» **Work request**: Gather every line of the records that contains the string "Gleichberechtigung", matching case exactly, and copy each such line.

» **Page-level text extractions**:

---------------

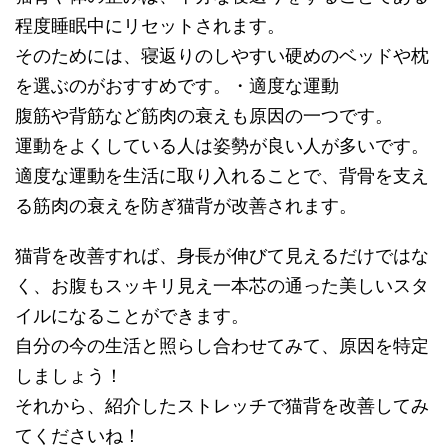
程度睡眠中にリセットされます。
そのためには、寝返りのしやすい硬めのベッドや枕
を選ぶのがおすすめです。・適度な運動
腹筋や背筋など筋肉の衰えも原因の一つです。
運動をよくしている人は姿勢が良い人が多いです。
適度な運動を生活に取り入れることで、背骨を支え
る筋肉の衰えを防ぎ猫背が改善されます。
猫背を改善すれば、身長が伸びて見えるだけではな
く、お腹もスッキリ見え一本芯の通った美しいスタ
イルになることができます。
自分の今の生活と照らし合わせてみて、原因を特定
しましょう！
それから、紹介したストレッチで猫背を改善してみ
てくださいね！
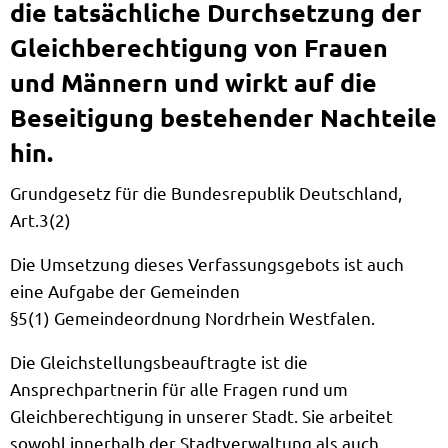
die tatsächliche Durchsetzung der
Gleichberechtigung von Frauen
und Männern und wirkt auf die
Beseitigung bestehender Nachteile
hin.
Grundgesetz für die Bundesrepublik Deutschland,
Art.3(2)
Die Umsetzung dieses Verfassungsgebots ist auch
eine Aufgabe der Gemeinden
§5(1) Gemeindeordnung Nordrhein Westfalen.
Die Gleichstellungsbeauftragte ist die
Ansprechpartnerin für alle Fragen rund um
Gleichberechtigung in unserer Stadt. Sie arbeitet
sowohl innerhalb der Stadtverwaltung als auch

---------------

» **Task solution**:
Gleichberechtigung von Frauen
Gleichberechtigung in unserer Stadt. Sie arbeitet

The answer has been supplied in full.